··· The data

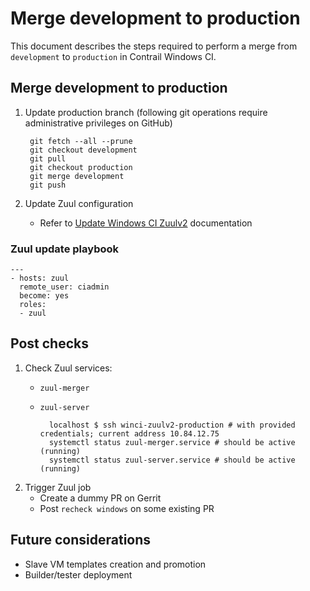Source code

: # Merge development to production

This document describes the steps required to perform a merge from `development` to `production` in Contrail Windows CI.

## Merge development to production

1. Update production branch (following git operations require administrative privileges on GitHub)

        git fetch --all --prune
        git checkout development
        git pull
        git checkout production
        git merge development
        git push

2. Update Zuul configuration

    - Refer to [Update Windows CI Zuulv2][update-zuulv2] documentation

### Zuul update playbook

    ---
    - hosts: zuul
      remote_user: ciadmin
      become: yes
      roles:
      - zuul

## Post checks

1. Check Zuul services:
    - `zuul-merger`
    - `zuul-server`

            localhost $ ssh winci-zuulv2-production # with provided credentials; current address 10.84.12.75
            systemctl status zuul-merger.service # should be active (running)
            systemctl status zuul-server.service # should be active (running)

2. Trigger Zuul job
    - Create a dummy PR on Gerrit
    - Post `recheck windows` on some existing PR

## Future considerations

- Slave VM templates creation and promotion
- Builder/tester deployment

[update-zuulv2]: https://juniper.github.io/contrail-windows-docs/For%20CI%20admins/CI/Update_Zuul/
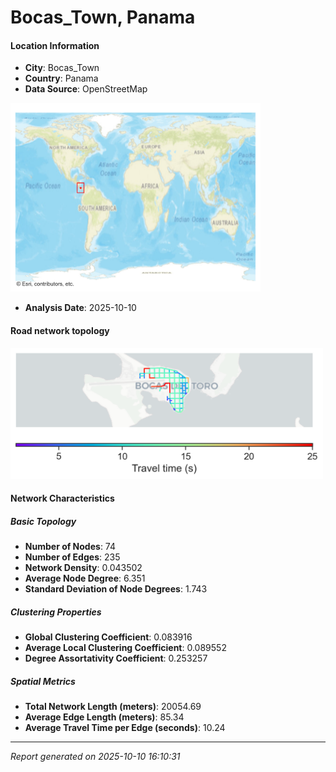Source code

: # Bocas_Town, Panama

#### Location Information

- **City**: Bocas_Town
- **Country**: Panama
- **Data Source**: OpenStreetMap
<img src="Bocas_Town_location.png" alt="Bocas_Town Location Map" width="400" />

- **Analysis Date**: 2025-10-10

#### Road network topology

<img src="Bocas_Town_network_map.png" alt="Bocas_Town Road Network Map" width="500"/>

#### Network Characteristics

##### Basic Topology

- **Number of Nodes**: 74
- **Number of Edges**: 235
- **Network Density**: 0.043502
- **Average Node Degree**: 6.351
- **Standard Deviation of Node Degrees**: 1.743

##### Clustering Properties

- **Global Clustering Coefficient**: 0.083916
- **Average Local Clustering Coefficient**: 0.089552
- **Degree Assortativity Coefficient**: 0.253257

##### Spatial Metrics

- **Total Network Length (meters)**: 20054.69
- **Average Edge Length (meters)**: 85.34
- **Average Travel Time per Edge (seconds)**: 10.24

---
*Report generated on 2025-10-10 16:10:31*
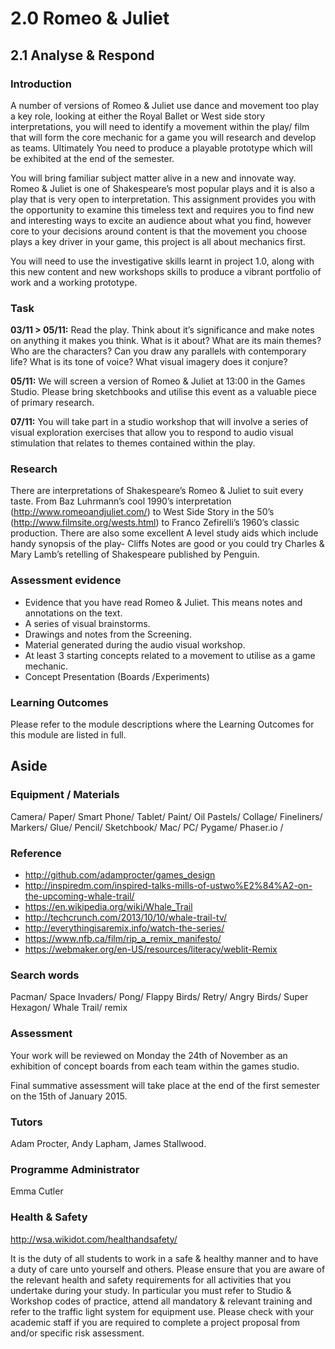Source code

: # 2.0 Romeo & Juliet
## 2.1 Analyse & Respond

### Introduction

A number of versions of Romeo & Juliet use dance and movement too play a key role, looking at either the Royal Ballet or West side story interpretations, you will need to identify a movement within the play/ film that will form the core mechanic for a game you will research and develop as teams. Ultimately You need to produce a playable prototype which will be exhibited at the end of the semester. 

You will bring familiar subject matter alive in a new and innovate way. Romeo & Juliet is one of Shakespeare’s most popular plays and it is also a play that is very open to interpretation. This assignment provides you with the opportunity to examine this timeless text and requires you to find new and interesting ways to excite an audience about what you find, however core to your decisions around content is that the movement you choose plays a key driver in your game, this project is all about mechanics first. 

You will need to use the investigative skills learnt in project 1.0, along with this new content and new workshops skills to produce a vibrant portfolio of work and a working prototype.

### Task

**03/11 > 05/11:** Read the play. Think about it’s significance and make notes on anything it makes you think. What is it about? What are its main themes? Who are the characters? Can you draw any parallels with contemporary life? What is its tone of voice? What visual imagery does it conjure?

**05/11:** We will screen a version of Romeo & Juliet at 13:00 in the Games Studio. Please bring sketchbooks and utilise this event as a valuable piece of primary research.

**07/11:** You will take part in a studio workshop that will involve a series of visual exploration exercises that allow you to respond to audio visual stimulation that relates to themes contained within the play.


### Research
There are interpretations of Shakespeare’s Romeo & Juliet
to suit every taste. From Baz Luhrmann’s cool 1990’s interpretation (http://www.romeoandjuliet.com/) to West Side Story in the 50’s (http://www.filmsite.org/wests.html)
to Franco Zefirelli’s 1960’s classic production. There are
also some excellent A level study aids which include handy synopsis of the play- Cliffs Notes are good or you could try Charles & Mary Lamb’s retelling of Shakespeare published by Penguin.

###  Assessment evidence
- Evidence that you have read Romeo & Juliet. This means notes and annotations on the text.
- A series of visual brainstorms.
- Drawings and notes from the Screening.
- Material generated during the audio visual workshop.
- At least 3 starting concepts related to a movement to utilise as a game mechanic.
- Concept Presentation (Boards /Experiments)

### Learning Outcomes
Please refer to the module descriptions where the Learning Outcomes for this module are listed in full.

## Aside

### Equipment / Materials 
Camera/ Paper/ Smart Phone/ Tablet/ Paint/
Oil Pastels/ Collage/ Fineliners/ Markers/
Glue/ Pencil/ Sketchbook/ Mac/ PC/ Pygame/ 
Phaser.io / 

### Reference
- http://github.com/adamprocter/games_design
- http://inspiredm.com/inspired-talks-mills-of-ustwo%E2%84%A2-on-the-upcoming-whale-trail/
- https://en.wikipedia.org/wiki/Whale_Trail
- http://techcrunch.com/2013/10/10/whale-trail-tv/
- http://everythingisaremix.info/watch-the-series/
- https://www.nfb.ca/film/rip_a_remix_manifesto/
- https://webmaker.org/en-US/resources/literacy/weblit-Remix


### Search words
Pacman/ Space Invaders/ Pong/ Flappy Birds/ Retry/ Angry Birds/ Super Hexagon/ Whale Trail/ remix

### Assessment
Your work will be reviewed on Monday the 24th of November as an exhibition of concept boards from each team within the games studio.

Final summative assessment will take place at the end of the first semester on the 15th of January 2015.

### Tutors
Adam Procter, Andy Lapham, James Stallwood.

### Programme Administrator 
Emma Cutler 

### Health & Safety
http://wsa.wikidot.com/healthandsafety/

It is the duty of all students to work in a safe & healthy manner and to have a duty of care unto yourself and others. Please ensure that you are aware of the relevant health and safety requirements for all activities that you undertake during your study. In particular you must refer to Studio & Workshop codes of practice, attend all mandatory & relevant training and refer to the traffic light system for equipment use. Please check with your academic staff if you are required to complete a project proposal from and/or specific risk assessment.
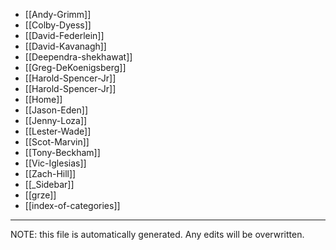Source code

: * [[Andy-Grimm]]
* [[Colby-Dyess]]
* [[David-Federlein]]
* [[David-Kavanagh]]
* [[Deependra-shekhawat]]
* [[Greg-DeKoenigsberg]]
* [[Harold-Spencer-Jr]]
* [[Harold-Spencer-Jr]]
* [[Home]]
* [[Jason-Eden]]
* [[Jenny-Loza]]
* [[Lester-Wade]]
* [[Scot-Marvin]]
* [[Tony-Beckham]]
* [[Vic-Iglesias]]
* [[Zach-Hill]]
* [[_Sidebar]]
* [[grze]]
* [[index-of-categories]]

*****
NOTE: this file is automatically generated. Any edits will be overwritten.
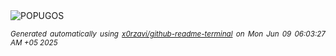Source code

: <div align="justify">
<picture>
    <source media="(prefers-color-scheme: dark)" srcset="https://i.ibb.co/wFY3vyzq/output-gif.gif">
    <source media="(prefers-color-scheme: light)" srcset="https://i.ibb.co/wFY3vyzq/output-gif.gif">
    <img alt="POPUGOS" src="https://i.ibb.co/wFY3vyzq/output-gif.gif">
</picture>

<sub><i>Generated automatically using [x0rzavi/github-readme-terminal](https://github.com/x0rzavi/github-readme-terminal) on Mon Jun 09 06:03:27 AM +05 2025</i></sub>
</div>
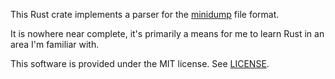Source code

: This Rust crate implements a parser for the [minidump](https://msdn.microsoft.com/en-us/library/windows/desktop/ms680369%28v=vs.85%29.aspx) file format.

It is nowhere near complete, it's primarily a means for me to learn Rust in an area I'm familiar with.

This software is provided under the MIT license. See [LICENSE](LICENSE).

······

Above are the records; copy each line from them that includes the string "Location".

#### Location Information
<img src="Bocas_Town_location.png" alt="Bocas_Town Location Map" width="400" />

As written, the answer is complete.